Although there are good faith arguments in favor of limiting participation to Republicans only, the perception, and most importantly, the financial cost, outweighed any potential benefits.
In 1998, voters approved a measure that allowed independents to vote in the primary of any recognized party. Now part of the Arizona Constitution, the law initially conceived by a Republican controlled legislature, would likely be defended by the Arizona’s Attorney General’s office, greatly increasing the financial cost and risk to an already budget strapped political cycle where every dollar counts.

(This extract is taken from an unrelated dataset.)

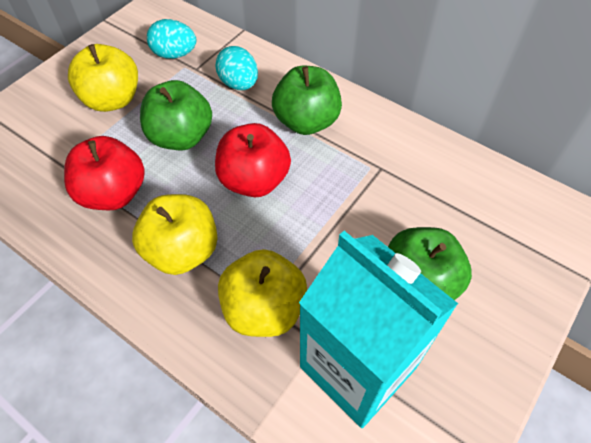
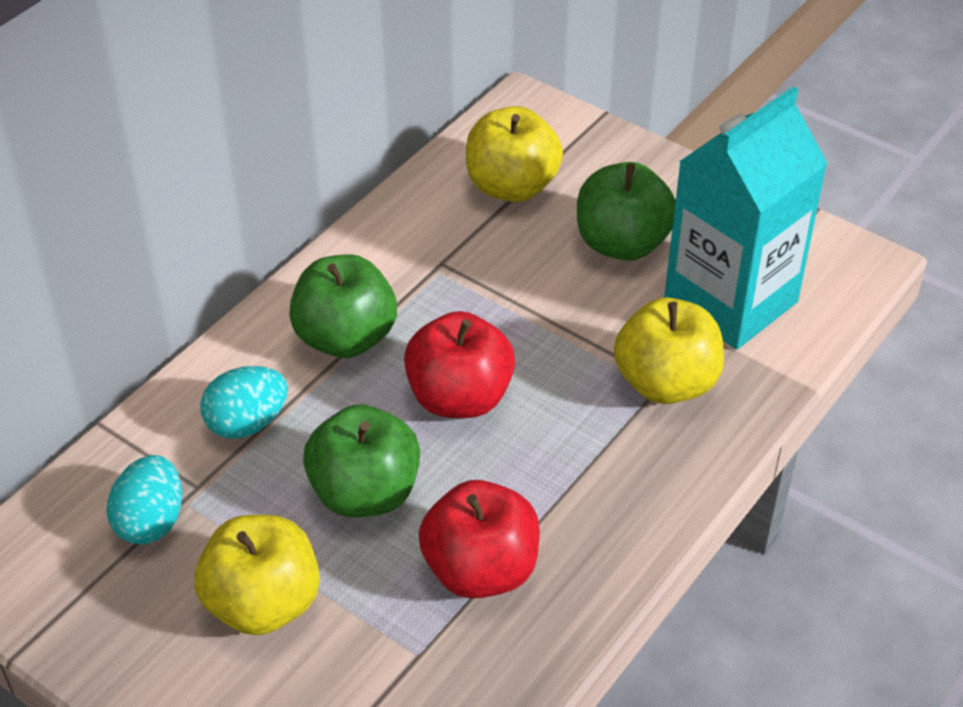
camera: 90 degrees left, 10 degrees down
(183, 251) = (584, 472): yellow apple -> yellow apple (512, 186)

A significant obstacle to the party is the notion that Republicans support the rule of law and the Arizona Constitution. Suing the state to not administer its constitution isn’t the best headline for the party. Another significant challenge would be that the state party would have to show a severe burden is caused by independents voting in Republican primaries. Specifically that independents voting changed the ideological outcomes of elections in a manner significant enough to overturn the will of the voters to keep the primary open. In the most recent elections, independents have not voted in high numbers in party primaries and the case can be made that Arizona Republicans are more conservative than they have ever been on fiscal and social issues. Proving a severe burden would be a large task for the party’s attorneys.
In fact, every scenario discussed to close the primaries were fraught with risk. Whether it was a lawsuit, assuming the financial obligation of administering the entire primary, or funding a lawsuit to close the primary, the cost would be shouldered by all Republicans with no guarantee of success and a likelihood of failure.

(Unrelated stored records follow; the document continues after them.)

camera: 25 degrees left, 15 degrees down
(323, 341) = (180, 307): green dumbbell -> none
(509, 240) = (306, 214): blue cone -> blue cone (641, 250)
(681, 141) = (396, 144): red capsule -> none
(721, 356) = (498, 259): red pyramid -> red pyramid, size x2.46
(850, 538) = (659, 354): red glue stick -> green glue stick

The singular criticism surrounding the partially open primary is the moderating effect it creates on Republican elections. Although independents are growing in America and in Arizona, Republicans continue to enjoy a significant voter registration advantage over the Democratic Party and continue to hold onto every major statewide elected office. Judging by the lack of moderate or liberal Republicans holding statewide offices, it is difficult to prove that the small number of independents are gaming the Republican primary.

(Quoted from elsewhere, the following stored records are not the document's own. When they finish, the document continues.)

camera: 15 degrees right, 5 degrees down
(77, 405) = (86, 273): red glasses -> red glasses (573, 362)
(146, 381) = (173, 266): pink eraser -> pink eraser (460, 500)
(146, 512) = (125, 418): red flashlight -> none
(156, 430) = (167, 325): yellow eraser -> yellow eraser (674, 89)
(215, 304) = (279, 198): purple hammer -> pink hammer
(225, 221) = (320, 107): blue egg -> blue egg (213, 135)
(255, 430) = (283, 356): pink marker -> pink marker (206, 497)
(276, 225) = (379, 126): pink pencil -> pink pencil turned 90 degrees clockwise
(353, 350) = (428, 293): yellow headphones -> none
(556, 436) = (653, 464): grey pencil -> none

If there is a real fear in closing the primary outside of costs, it is alienating Arizona’s right leaning independents. In fact, as independents continue to grow, the Republicans cannot simply ignore their growing influence but must be continually active in persuading them that their principles are aligned with traditional party beliefs. Many independents describe themselves as conservatives but simply don’t want the label of Republican.
The state executive committee made the right call to not divert resources away from the continued march of winning elections and enacting conservative policies by embarking on long and expensive lawsuits with no guarantee of success. Arizona’s Republican Party consists of a diverse group of voters, fighting for conservative principles that make our lives better every day. The Party, under the leadership of Robert Graham, should continue to focus on what it is doing well, winning short term victories and building long term relationships to enhance the Republican brand in Arizona.
Christopher Herring is the President of the Maricopa County Young Republican Professionals and member of the Arizona Republican Party Executive Committee.